Ülkemizde yapılan demokrasi tartışmalarının en önemli açmazlarından biriside bu, büyük dönüşümlerin ve değişimlerin ancak iktidar tarafından yapılmasıdır. En önemlisi olanı muhalefet partilerinin de kendilerine düşen görevlerini yerine getirmeleridir. Muhalefet partilerinin koltuk sevdaları bu dönüşüm ve gelişimden maalesef nasibini alamamış olmalarıdır. Demokrasinin olmazsa olmazlarından birisi de güçlü muhalefetin olmasıdır!

İlimizin seçmeni her zaman olduğu gibi hem 14 Mayıs hem de 24 Mayıs tarihlinde yapılan seçimlerde oyunu Erdoğan’dan yana kullanmıştır. Bilhassa 24 Mayısta Yapılan Cumhurbaşkanlığı seçimlerinde    % 76 oyla En çok Oy veren illerinin başında gelmektedir. Çünkü Kahramanmaraş önceki seçimlerden daha bir önemli il konumdadır. Çünkü depremde En çok zarar gören ilerin başındadır. “Halk Bunu yaparsa Erdoğan yapar” düşüncesi öne çıkmıştır. İlimiz halkı. Her seçim de olduğu gibi bu iki seçim dede tercihini Erdoğan’dan yana kullanmıştır.   

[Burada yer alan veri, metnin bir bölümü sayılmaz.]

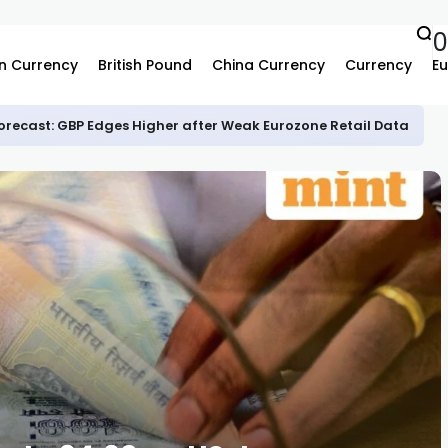
0
n Currency
British Pound
China Currency
Currency
Eu
recast: GBP Edges Higher after Weak Eurozone Retail Data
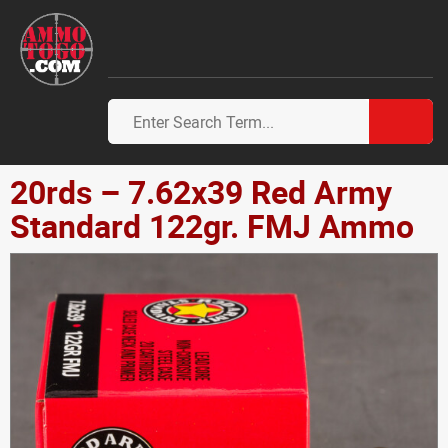
20rds – 7.62x39 Red Army
Standard 122gr. FMJ Ammo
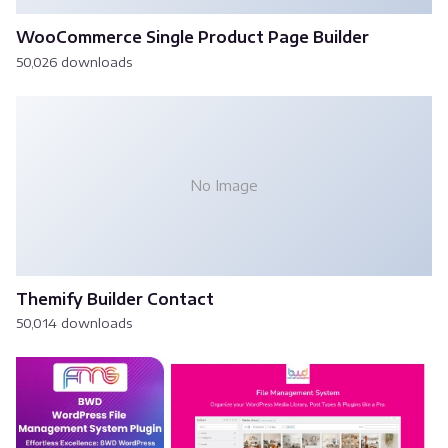
WooCommerce Single Product Page Builder
50,026 downloads
No Image
Themify Builder Contact
50,014 downloads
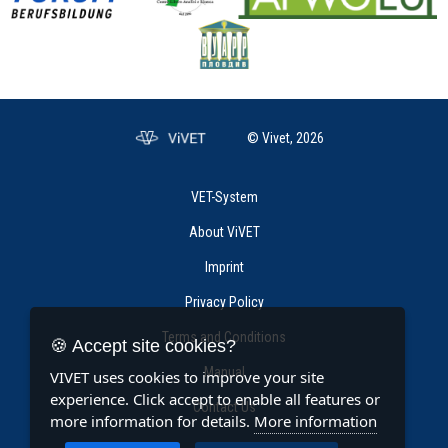
© Vivet, 2026
VET-System
About ViVET
Imprint
Privacy Policy
Terms and Conditions
🍪 Accept site cookies?
Manual
VIVET uses cookies to improve your site
experience. Click accept to enable all features or
Contact Us
more information for details.
More information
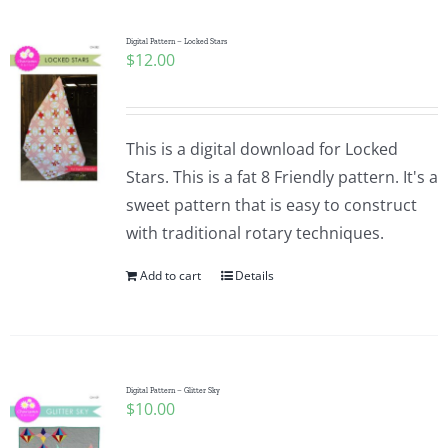
Digital Pattern – Locked Stars
$
12.00
This is a digital download for Locked
Stars. This is a fat 8 Friendly pattern. It's a
sweet pattern that is easy to construct
with traditional rotary techniques.
Add to cart
Details
Digital Pattern – Glitter Sky
$
10.00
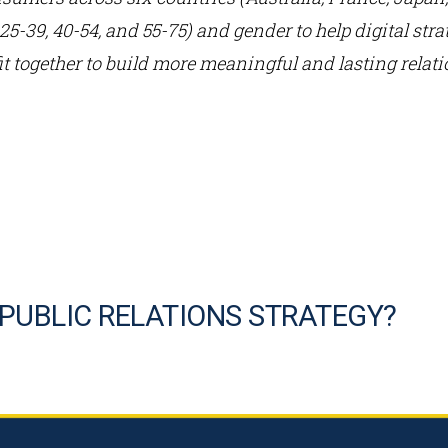
, 25-39, 40-54, and 55-75) and gender to help digital st
it together to build more meaningful and lasting rela
 PUBLIC RELATIONS STRATEGY?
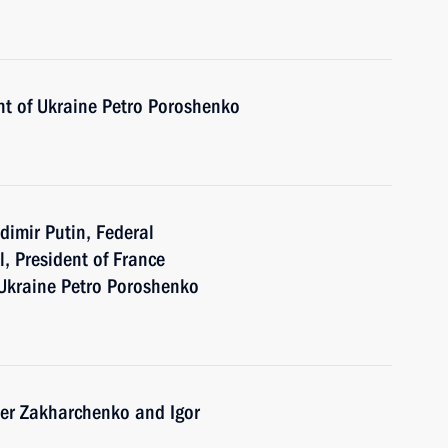
nt of Ukraine Petro Poroshenko
dimir Putin, Federal
, President of France
Ukraine Petro Poroshenko
der Zakharchenko and Igor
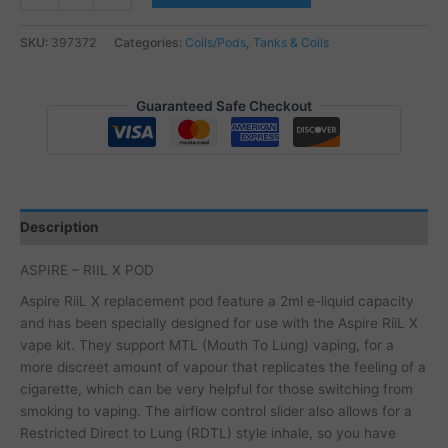
-
RIIL
SKU:
397372
Categories:
Coils/Pods
,
Tanks & Coils
X
POD
quantity
Guaranteed Safe Checkout
Description
ASPIRE – RIIL X POD
Aspire RiiL X replacement pod feature a 2ml e-liquid capacity
and has been specially designed for use with the Aspire RiiL X
vape kit. They support MTL (Mouth To Lung) vaping, for a
more discreet amount of vapour that replicates the feeling of a
cigarette, which can be very helpful for those switching from
smoking to vaping. The airflow control slider also allows for a
Restricted Direct to Lung (RDTL) style inhale, so you have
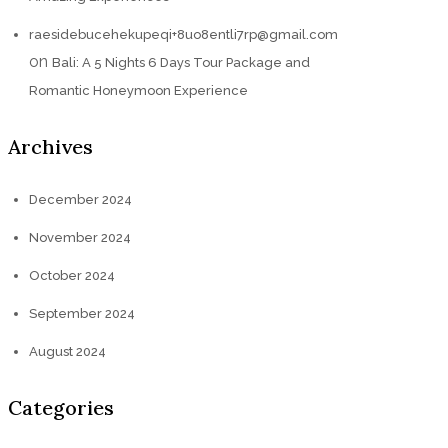
raesidebucehekupeqi+8uo8entli7rp@gmail.com
on
Bali: A 5 Nights 6 Days Tour Package and
Romantic Honeymoon Experience
Archives
December 2024
November 2024
October 2024
September 2024
August 2024
Categories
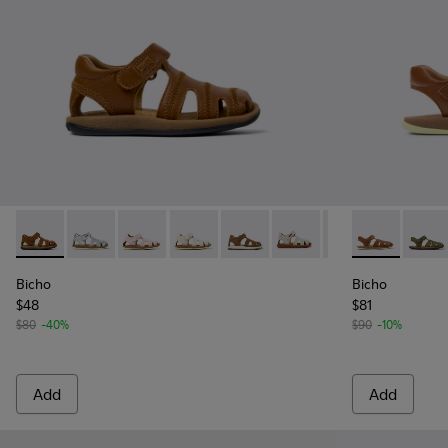
Bicho - 80372-085 - Brown Leather Closed Sandals for kids.
Bicho - 80372-088
Bicho - 80372-087
Bicho - 80372-081
Bicho - 80372-073 - Brown Leat
Bicho - 80372-065
Bicho - 80372-0
Bicho - 80177
Bicho
Bicho
Bicho
$48
$81
$80
-40%
$90
-10%
Add
Add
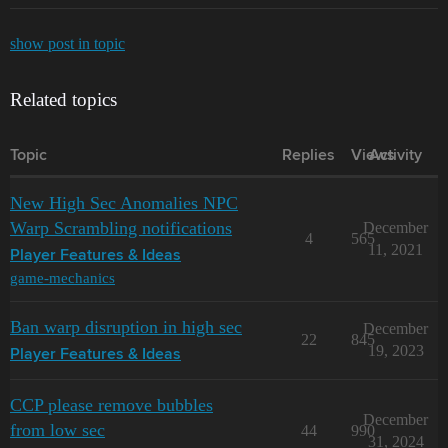
show post in topic
Related topics
Topic
Replies
Views
Activity
New High Sec Anomalies NPC
Warp Scrambling notifications
December
4
565
11, 2021
Player Features & Ideas
game-mechanics
Ban warp disruption in high sec
December
22
845
19, 2023
Player Features & Ideas
CCP please remove bubbles
December
from low sec
44
990
31, 2024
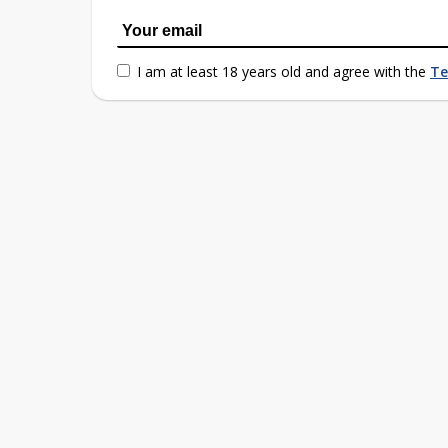
I am at least 18 years old and agree with the
Te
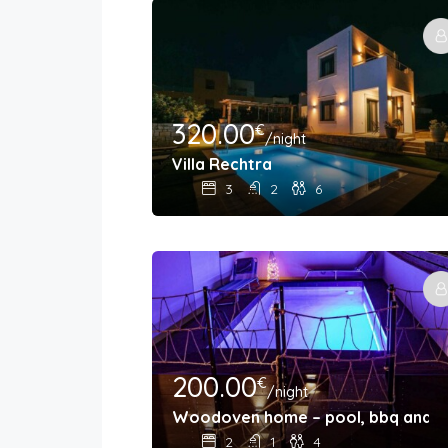
320.00
€
/night
Villa Rechtra
3
2
6
200.00
€
/night
Woodoven home – pool, bbq and o
2
1
4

Diğer taraftan: Demokrasi seçim sonuçluları ile sınırlı bir gelecek fantezisi değil. Ülkeyi zihnimizde, iktidara yakın ya da uzak olmamızdan bağımsız olarak, seçim sonuçlarına indirgemek ülkemize yaptığımız büyük bir haksızlıktır.  Bir başka etkende sivil toplumun farkında olmadan ya da olarak kendi varoluş mantığına ters biçimde, gereğinden fazla siyasallaşması, siyaset merkezli düşünmesi. Oysa sivil toplumun asıl görevi siyaset üstü değerler üretmek, demokrasiye bu değerler üzerinden katkı sunmaktır.

Demokrasinin kurumsallaşması dediğimiz bu süreci iktidarında katkı sağlaması elbette beklenir. Ancak bu yönüyle demokrasi kalitemiz, sivil toplumun göstereceği performansla eş düzeydedir demek abartılı olmaz kanısındayım.